Crime scene investigation (CSI) is a secondary field within criminal justice. Crime scene investigation, or crime scene technology, focuses on the practice and technique of identifying, collecting, documenting, and analyzing physical evidence from the scene of a crime. Crime scene investigators are trained to identify physical evidence and collect it while also preserving its physical integrity. Some investigators are trained to further analyze and interpret the evidence in order to identify possible suspects or even determine guilt in the case of a crime. An online bachelor’s degree in crime scene investigation addresses evidence collection and analysis techniques.
Why a Bachelors Degree?
A bachelor’s degree in crime scene investigation gives you the most mobility in this particular field. An associate degree is adequate for most entry-level and field positions. However, a bachelor’s degree is required for laboratory technician positions in forensic science. And, many law enforcement agencies will require a bachelor’s degree to be a candidate for any management or supervisory position. Online bachelor’s degree programs in crime scene investigation takes longer to complete and can be more demanding than an associate degree. However, it is the way to go if you want a long-term career with maximum growth potential.
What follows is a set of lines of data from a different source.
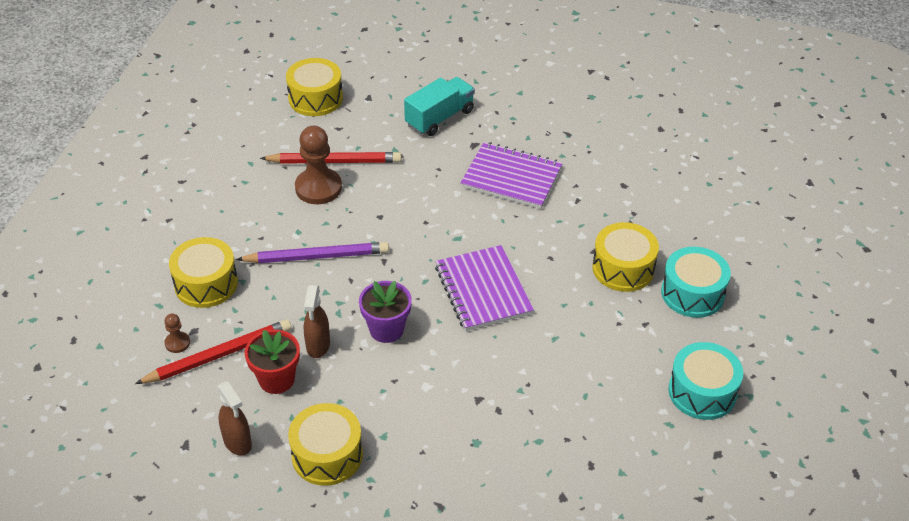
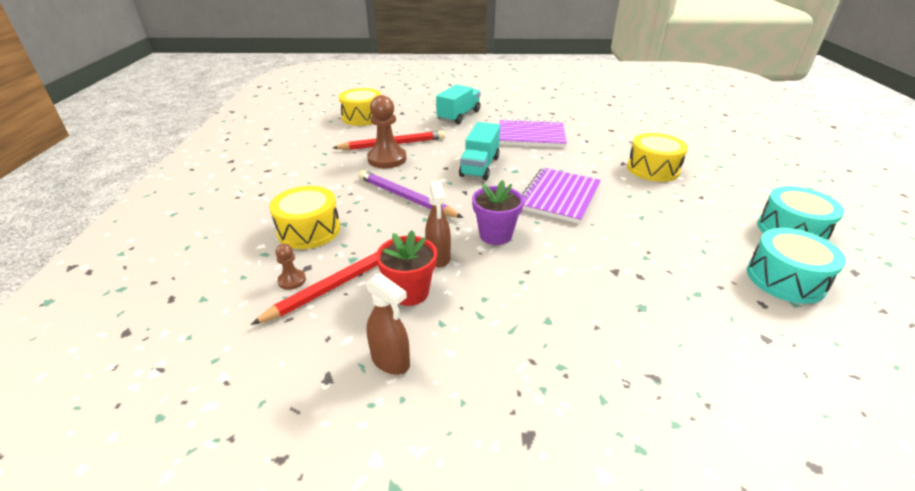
camera: 15 degrees left, 10 degrees down
(317, 256) = (406, 197): purple pencil -> purple pencil turned 120 degrees counterclockwise
(327, 455) = (499, 352): yellow drum -> none
(420, 222) = (479, 166): none -> turquoise truck
(483, 290) = (559, 197): purple notebook -> purple notebook turned 60 degrees clockwise
(692, 293) = (716, 175): turquoise drum -> turquoise drum (785, 279)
Getting Into a Bachelors Degree Program
Admissions requirements for crime scene investigation bachelor’s programs are similar to those for other disciplines. You will need to following items to be eligible for most online crime scene investigation bachelor’s programs:
- High school diploma or its equivalent
- Passing SAT or ACT scores
Inside a Crime Scene Investigation Bachelors Degree Program
It may be difficult to locate an online bachelor’s degree in crime scene investigation. However, online degrees in criminal justice with a specialization in crime scene investigation are more common. These programs will incorporate criminal justice courses as well as classes that focus on evidence collection and documentation. CSI coursework might include crime scene photography, blood pattern analysis, ballistics and analysis, and courtroom testimony. You might also take classes in chemistry and biology, as well as general criminal justices classes in criminology, criminal law, program administration, treatment in corrections ,and more. Some programs will recommend an internship with a law enforcement agency and on-campus science classes where you can develop your lab skills.
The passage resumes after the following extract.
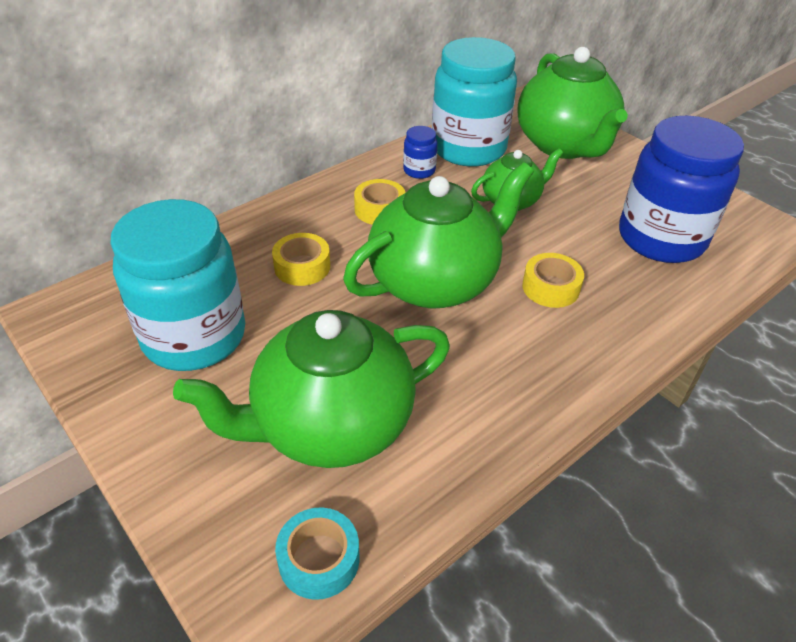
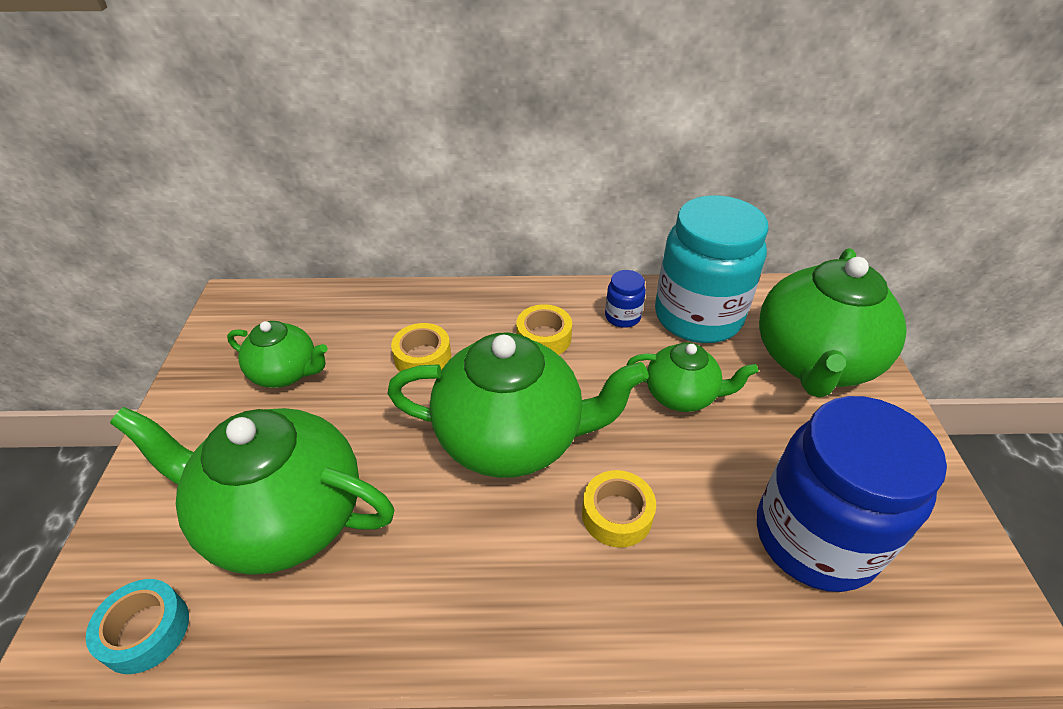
camera: 40 degrees right, 0 degrees up
(194, 336) = (286, 373): turquoise jar -> green teapot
Bachelor’s degree programs usually require 120 hours of coursework, which can take at least four years of full-time study to complete. If you have already completed some college coursework or you enroll in an accelerated program, you may be able to finish in less time. Lecture-based classes will be delivered in video-format in the case of an online degree program and these may be available at any time (asynchronously) or at a scheduled time (synchronously). If you need flexibility in your class schedule, you should look for online programs that offer flexibility class schedules and self-pacing.
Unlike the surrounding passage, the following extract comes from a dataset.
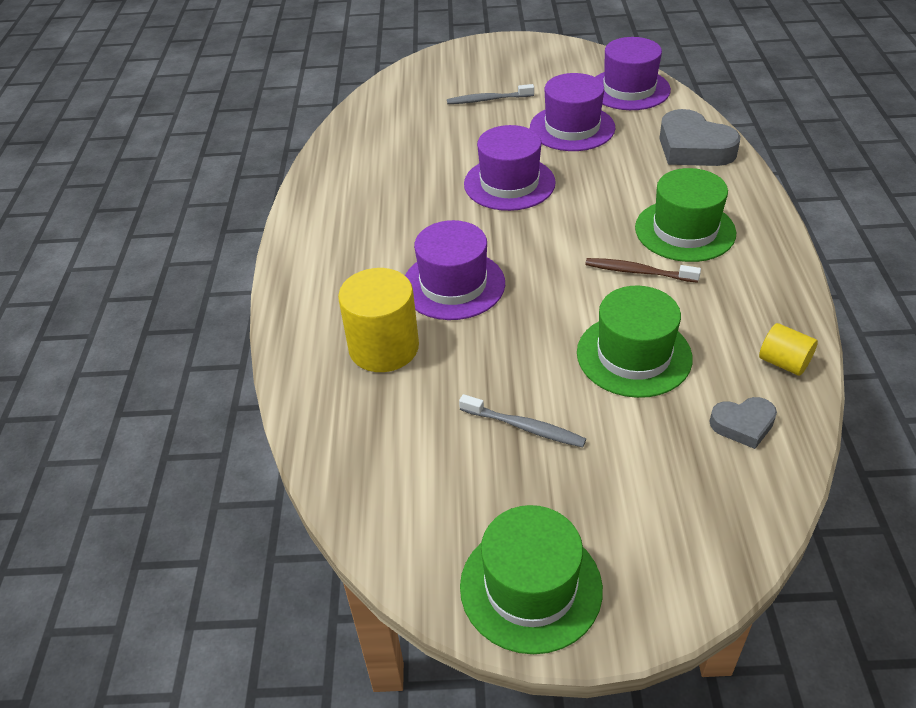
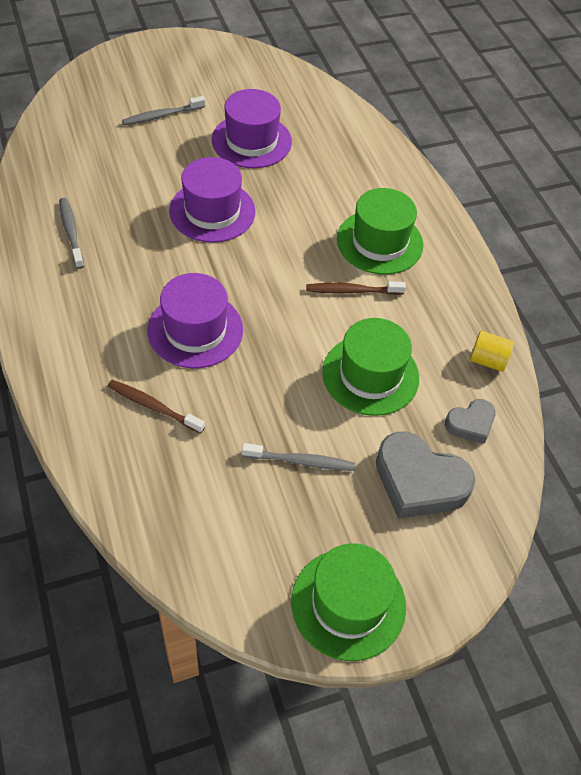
camera: 25 degrees left, 10 degrees up
(362, 186) = (71, 232): none -> grey toothbrush
(384, 347) = (153, 406): yellow cylinder -> brown toothbrush
(629, 89) = (291, 91): purple hat -> none
(693, 148) = (365, 152): grey heart -> grey heart (419, 481)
What’s Next for Crime Scene Investigation Bachelors Holders?
College graduates with bachelor’s degrees in crime scene investigation often go on to become forensic science technologists. Forensic science technologists usually work in investigation or in the lab analyzing evidence. However, according to the U.S. Bureau of Labor Statistics, forensic science technologists need a bachelor’s degree to qualify for laboratory positions in most cases. However, many lab technologists start out working in the field as a crime scene investigator or evidence technologist. The BLS also states that job growth in forensic science technology is growing at average pace of 19% before 2020. Forensic science technologists earn an average salary of approximately $57,945. However, wages will be affected by the candidate’s experience, qualifications, rank, and geographic location.